EXTRACT PROVIDED:
IT SAYS SOMETHING about this fine-tuned economic paradise we inhabit that you have to go to business school to figure out how it works. A mini-industry has sprung up of advisers, planners and counselors who get paid good money for guiding the bewildered rich through the fiscal quicksands of everyday life and coaching them through the fine print so they won't be shorn of their pelf.
The rest of us wallow out here in the quagmire as best as we can - shackled to leases, mortgages, service contracts and insurance policies where "sign here" was the only phrase we understood; assuming our math is wrong and never the bank's; depending on bartenders to explain the stock market, and grateful for any outside help we can get. Oddly enough - when you consider that for generations the ladies of the house have been mostly out doing the dishes when economics are discussed - some of the most helpful and accessible financial advice in recent years has come to us from women. Sylvia Porter's column, "Your Money's Worth," appears in newspapers all over the world, translating murky economic jargon and offering practical hints on how to stay afloat. And four years ago she wrapped up the whole personal finance scene in sylvia Porter's Money Book, a hefty 1,105 page compendium of how to earn, spend, save, invest, borrow and use money - plus some basis pointers about the system as a whole.

TASKS TO PERFORM:
**a)** In the passage on personal finance advice, how long is Sylvia Porter's Money Book?
**b)** In the passage on personal finance advice, why does the writer find it odd that some of the most helpful financial advice in recent years has come from women?

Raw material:
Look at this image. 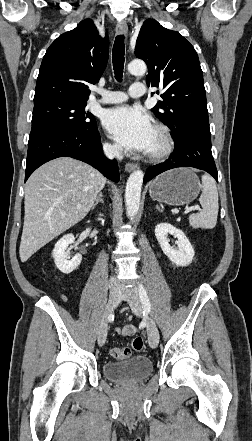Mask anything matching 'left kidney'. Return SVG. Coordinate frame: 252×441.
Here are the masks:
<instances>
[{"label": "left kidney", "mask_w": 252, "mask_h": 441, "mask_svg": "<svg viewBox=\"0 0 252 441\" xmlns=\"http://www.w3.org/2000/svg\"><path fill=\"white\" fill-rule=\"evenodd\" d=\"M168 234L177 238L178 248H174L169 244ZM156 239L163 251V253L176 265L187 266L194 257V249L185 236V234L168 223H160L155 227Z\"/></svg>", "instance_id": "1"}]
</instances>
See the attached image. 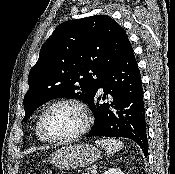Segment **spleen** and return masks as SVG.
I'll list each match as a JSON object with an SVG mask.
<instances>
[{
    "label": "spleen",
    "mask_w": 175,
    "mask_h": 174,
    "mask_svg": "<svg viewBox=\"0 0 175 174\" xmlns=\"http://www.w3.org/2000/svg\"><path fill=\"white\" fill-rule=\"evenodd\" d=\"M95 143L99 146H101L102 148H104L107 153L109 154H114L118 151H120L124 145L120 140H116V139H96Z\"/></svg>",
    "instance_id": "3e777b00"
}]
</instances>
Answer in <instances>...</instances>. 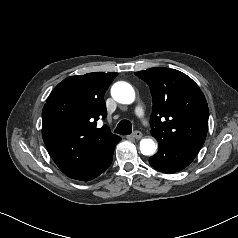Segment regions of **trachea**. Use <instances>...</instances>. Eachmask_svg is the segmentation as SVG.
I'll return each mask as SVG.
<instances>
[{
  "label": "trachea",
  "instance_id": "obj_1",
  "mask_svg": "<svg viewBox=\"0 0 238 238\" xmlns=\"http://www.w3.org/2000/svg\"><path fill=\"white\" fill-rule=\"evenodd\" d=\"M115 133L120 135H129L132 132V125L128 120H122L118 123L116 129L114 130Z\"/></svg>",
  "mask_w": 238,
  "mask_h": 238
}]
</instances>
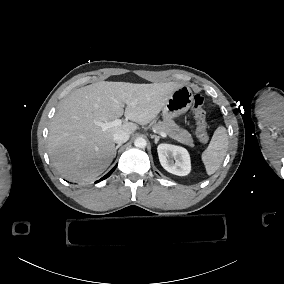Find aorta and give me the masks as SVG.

--

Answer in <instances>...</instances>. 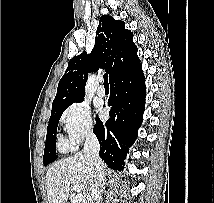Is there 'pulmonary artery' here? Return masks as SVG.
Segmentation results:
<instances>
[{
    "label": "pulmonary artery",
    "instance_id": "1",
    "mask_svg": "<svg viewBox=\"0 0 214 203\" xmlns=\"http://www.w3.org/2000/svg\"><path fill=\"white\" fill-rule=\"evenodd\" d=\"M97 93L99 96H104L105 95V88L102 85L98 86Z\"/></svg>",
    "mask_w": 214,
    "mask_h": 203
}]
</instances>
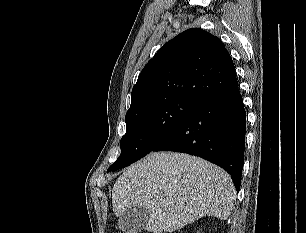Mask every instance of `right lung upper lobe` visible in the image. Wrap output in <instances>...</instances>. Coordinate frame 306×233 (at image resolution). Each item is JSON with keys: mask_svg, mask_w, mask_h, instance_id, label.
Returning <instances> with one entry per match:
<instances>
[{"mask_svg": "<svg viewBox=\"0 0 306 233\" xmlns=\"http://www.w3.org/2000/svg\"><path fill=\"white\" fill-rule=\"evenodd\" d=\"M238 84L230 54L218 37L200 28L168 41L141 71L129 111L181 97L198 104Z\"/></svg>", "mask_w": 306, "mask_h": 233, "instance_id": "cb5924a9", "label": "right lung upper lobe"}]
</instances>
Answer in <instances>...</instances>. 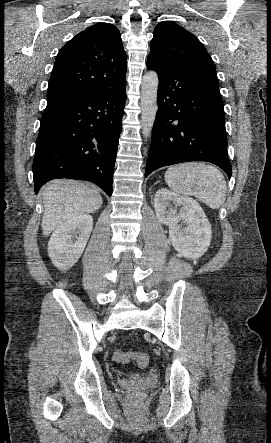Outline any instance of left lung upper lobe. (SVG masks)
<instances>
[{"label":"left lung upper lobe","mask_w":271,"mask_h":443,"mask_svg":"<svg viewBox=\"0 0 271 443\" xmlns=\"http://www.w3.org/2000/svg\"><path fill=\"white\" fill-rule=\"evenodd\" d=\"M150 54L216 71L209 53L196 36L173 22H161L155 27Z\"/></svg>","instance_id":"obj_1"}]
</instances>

REPLIES:
**a)** It runs 1,105 pages.

**b)** The writer finds it odd because for generations the ladies of the house have mostly been out doing the dishes when economics was discussed. Women were absent from those conversations, yet they have become a leading source of accessible financial guidance.